The first thing to remember about payroll tax is that there is no standardized definition that is valid on an international level. Depending on which publication you consult or where in the world you are, a different definition may apply. In the United States, for instance, payroll taxes specifically refer to federal social security and medicare levies, hence taking on the form of a social security tax.
In many countries, however, the term ‘payroll taxes’ is used more loosely to refer to all types of taxes employers incur by employing and paying employees, hence including everything from social security contributions to unemployment insurance, sometimes even including employee income tax. Some countries have their own specific definition of payroll tax. One example is Australia where payroll tax is a specific tax levied on employers by the different states and territories.
The Organization for Economic Cooperation and Development has yet a different understanding of payroll taxes. According to the OECD, “[t]ax on payroll is defined as taxes paid by employers, employees or the self-employed, either as a proportion of payroll or as a fixed amount per person, and that do not confer entitlement to social benefits.” Some examples for payroll tax following this interpretation would be France’s social debt repayment contribution (CRDS).
In the broadest sense, payroll taxes can be defined as taxes which are levied on wages and salaries and which are paid by either the employee or the employer, or both.
In the U.S. as well as in many other countries, payroll tax and income tax are treated as two different concepts which differ with regard to two critical factors: one being by whom the tax is paid, and the other being what the collected tax money is used for.

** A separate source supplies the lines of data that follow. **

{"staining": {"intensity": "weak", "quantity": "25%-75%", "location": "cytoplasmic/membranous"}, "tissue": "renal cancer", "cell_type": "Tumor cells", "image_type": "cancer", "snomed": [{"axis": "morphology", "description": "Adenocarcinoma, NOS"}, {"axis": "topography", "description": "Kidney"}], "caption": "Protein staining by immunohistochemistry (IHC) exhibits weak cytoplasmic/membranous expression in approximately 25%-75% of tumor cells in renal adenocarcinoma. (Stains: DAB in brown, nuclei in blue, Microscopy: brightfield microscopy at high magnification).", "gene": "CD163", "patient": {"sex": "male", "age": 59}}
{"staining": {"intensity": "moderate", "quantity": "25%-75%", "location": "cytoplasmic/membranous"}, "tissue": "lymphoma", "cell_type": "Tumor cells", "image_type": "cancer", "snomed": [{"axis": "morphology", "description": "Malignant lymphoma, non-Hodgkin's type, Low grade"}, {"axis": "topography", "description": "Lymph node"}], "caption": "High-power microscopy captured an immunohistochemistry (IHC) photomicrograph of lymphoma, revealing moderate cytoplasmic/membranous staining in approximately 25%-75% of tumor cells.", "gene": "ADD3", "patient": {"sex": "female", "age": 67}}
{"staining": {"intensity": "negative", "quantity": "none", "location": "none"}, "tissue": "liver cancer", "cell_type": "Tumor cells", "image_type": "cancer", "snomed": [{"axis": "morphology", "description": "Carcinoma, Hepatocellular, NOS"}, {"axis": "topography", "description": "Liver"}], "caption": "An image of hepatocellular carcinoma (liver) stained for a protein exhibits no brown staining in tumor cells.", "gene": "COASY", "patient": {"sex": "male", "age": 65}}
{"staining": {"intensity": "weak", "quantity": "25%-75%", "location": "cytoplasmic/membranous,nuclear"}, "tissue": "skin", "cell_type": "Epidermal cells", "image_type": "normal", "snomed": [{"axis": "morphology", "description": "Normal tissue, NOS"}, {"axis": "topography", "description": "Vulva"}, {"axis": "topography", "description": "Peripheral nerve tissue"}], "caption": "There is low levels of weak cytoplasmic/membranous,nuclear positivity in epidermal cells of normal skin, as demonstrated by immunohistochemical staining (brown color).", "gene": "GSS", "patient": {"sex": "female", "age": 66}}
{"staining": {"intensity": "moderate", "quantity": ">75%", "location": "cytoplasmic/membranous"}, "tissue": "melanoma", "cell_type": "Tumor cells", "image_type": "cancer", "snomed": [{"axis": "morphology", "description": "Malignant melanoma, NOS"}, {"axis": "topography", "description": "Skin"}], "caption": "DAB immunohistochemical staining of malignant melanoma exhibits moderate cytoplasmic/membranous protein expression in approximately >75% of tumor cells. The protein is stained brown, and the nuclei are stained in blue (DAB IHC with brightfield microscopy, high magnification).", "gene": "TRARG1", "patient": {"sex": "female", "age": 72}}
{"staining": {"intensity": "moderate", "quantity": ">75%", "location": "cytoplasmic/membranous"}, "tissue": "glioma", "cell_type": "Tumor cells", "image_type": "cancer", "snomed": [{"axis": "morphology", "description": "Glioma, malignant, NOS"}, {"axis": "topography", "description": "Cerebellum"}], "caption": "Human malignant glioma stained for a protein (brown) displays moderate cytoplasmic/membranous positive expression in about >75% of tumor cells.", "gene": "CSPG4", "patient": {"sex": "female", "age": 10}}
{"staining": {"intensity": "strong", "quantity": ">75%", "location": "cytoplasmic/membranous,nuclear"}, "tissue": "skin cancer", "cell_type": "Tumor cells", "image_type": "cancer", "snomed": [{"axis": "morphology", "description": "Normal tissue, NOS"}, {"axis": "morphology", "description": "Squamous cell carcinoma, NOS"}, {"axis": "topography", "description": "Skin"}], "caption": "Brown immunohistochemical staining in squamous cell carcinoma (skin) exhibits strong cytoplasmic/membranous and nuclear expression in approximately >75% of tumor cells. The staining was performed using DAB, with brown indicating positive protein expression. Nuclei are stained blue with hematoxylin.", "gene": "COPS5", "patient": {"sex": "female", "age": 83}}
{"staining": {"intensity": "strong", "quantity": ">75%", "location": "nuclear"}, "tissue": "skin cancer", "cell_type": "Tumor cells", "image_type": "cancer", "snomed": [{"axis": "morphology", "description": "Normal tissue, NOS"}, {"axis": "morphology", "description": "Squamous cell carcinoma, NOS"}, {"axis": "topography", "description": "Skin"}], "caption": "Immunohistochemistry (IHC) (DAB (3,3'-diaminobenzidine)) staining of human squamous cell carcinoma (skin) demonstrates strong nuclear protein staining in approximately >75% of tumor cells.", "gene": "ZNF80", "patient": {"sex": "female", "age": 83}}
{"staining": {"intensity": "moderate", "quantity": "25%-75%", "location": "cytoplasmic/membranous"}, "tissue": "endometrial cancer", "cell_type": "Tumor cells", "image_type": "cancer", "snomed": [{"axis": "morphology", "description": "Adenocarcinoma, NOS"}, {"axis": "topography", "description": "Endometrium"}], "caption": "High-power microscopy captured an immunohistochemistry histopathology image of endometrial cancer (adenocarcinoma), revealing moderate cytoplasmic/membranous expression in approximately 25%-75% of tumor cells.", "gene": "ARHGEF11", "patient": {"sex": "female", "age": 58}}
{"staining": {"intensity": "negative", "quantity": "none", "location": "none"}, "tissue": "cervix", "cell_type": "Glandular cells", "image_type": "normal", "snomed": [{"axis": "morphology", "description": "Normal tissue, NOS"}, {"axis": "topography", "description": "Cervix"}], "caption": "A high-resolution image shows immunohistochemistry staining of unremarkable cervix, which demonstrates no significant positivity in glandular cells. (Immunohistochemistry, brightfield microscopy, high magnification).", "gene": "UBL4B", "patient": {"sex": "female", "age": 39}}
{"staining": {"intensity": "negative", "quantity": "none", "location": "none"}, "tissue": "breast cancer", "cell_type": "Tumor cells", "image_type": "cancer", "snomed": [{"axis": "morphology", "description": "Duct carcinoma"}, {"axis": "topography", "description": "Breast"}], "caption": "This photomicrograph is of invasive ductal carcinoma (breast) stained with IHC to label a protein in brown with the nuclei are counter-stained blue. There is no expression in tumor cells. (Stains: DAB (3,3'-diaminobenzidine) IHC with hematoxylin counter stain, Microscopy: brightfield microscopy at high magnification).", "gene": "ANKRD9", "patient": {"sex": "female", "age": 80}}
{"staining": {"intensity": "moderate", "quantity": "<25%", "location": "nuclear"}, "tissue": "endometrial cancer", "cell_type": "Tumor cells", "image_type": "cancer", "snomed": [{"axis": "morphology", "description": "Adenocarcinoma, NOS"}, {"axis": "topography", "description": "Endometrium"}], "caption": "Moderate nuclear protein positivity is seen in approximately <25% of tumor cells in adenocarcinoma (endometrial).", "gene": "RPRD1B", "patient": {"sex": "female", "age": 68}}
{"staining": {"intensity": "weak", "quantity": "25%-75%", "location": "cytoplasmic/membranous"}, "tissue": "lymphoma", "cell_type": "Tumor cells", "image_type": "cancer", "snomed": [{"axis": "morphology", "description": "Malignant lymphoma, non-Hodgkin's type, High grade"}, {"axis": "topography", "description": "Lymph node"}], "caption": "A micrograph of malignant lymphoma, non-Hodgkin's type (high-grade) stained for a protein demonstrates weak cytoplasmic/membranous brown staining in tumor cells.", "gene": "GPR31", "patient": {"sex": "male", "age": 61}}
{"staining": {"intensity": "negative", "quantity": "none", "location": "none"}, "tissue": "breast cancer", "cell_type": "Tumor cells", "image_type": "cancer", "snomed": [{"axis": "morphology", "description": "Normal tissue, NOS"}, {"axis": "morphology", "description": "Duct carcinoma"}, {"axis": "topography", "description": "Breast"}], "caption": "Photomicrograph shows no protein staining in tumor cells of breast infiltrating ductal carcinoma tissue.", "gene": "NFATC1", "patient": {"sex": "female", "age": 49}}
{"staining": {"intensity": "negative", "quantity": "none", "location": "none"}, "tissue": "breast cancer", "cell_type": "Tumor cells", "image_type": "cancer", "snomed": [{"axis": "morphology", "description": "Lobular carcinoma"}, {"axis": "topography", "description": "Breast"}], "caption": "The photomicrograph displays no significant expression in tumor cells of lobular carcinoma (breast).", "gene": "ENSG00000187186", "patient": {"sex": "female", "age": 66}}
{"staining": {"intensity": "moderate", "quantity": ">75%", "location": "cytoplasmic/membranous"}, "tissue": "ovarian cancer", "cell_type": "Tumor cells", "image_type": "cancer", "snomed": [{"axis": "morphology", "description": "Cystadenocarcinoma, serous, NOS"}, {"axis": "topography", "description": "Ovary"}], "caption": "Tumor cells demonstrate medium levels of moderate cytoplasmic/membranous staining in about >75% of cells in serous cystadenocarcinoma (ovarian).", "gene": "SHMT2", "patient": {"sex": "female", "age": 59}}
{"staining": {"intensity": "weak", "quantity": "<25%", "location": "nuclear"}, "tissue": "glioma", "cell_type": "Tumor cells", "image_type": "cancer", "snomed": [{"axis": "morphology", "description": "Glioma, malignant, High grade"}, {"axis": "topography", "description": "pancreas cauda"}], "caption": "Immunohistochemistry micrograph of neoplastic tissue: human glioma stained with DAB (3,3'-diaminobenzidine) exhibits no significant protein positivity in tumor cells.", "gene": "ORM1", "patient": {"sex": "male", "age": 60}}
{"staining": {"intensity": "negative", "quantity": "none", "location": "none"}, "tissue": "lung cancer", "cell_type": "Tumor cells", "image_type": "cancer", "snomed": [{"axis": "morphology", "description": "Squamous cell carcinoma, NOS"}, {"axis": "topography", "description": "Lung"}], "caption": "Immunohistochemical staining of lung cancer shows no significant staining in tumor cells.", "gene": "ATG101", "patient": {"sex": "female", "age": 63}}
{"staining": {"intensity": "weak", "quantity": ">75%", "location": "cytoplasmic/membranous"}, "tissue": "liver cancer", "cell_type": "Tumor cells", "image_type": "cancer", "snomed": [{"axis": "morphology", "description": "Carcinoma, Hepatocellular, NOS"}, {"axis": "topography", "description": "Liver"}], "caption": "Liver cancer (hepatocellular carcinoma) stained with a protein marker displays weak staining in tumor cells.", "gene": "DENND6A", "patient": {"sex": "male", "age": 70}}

Income tax on employment income is exclusively paid by the employee, while payroll taxes are paid by the employee as well as the employer—or, in cases like Australia, solely by the employer. Payroll taxes are used to fund specific social security programs (or other government-led schemes destined to improve the social welfare of employees). Money collected from federal, state and local income tax, on the other hand, is used for public services, infrastructure, and government spending in general.
Another difference between income tax and payroll tax that holds true for many countries are the tax rates. In many countries, payroll tax is levied at a fixed rate that applies to all employees and employers (except maybe for low-income earners who are often exempt), while income tax rates are usually progressive.
Having said that, there also are cases where income tax is considered a part of the overall payroll tax burden.
As we’ve seen, the use of the term ‘payroll tax’ differs from one country to the next, as do the specific payroll taxes which are levied on employees and employers. On the most general level, payroll tax can include any tax that is levied on an employee’s wages or salaries—which, in this sense, would make them the equivalent of statutory payroll deductions. Here’s a list of contributions and tax levies that can figure under the payroll tax umbrella:
Federal, state and local income tax
Unemployment tax
Health insurance contributions
Long-term care insurance contributions
Pension fund contributions
Workers’ compensation insurance levies
Disability insurance levies
Education levies
Church tax
Solidarity tax
Self-employment taxes
Payroll taxes are levied on income earned from employment, which means that employers have certain responsibilities towards making sure the adequate amount of tax is deducted from each employee’s pay and then remitted to the authorities in a timely manner. Except for a handful of countries, employers have to handle the following tasks when it comes to payroll taxes:
Calculating the employee share of the payroll taxes
Deducting the employee-paid payroll taxes from his or her salary/wages
Calculating and paying the employer share of the payroll tax levy
Remitting the amounts due to the authorities in charge
Reporting payroll taxes by submitting the necessary payroll tax declarations
So, to answer the question of who pays payroll tax: It’s the employer who pays payroll taxes on behalf of the employee. Usually, however, at least a part of this amount is deducted from the employee’s gross earnings.
The Lano Academy is for informational purposes only and should not be construed as legal advice. Lano Software GmbH disclaims any liability for any actions you take or refrain from taking based on the content contained in this article.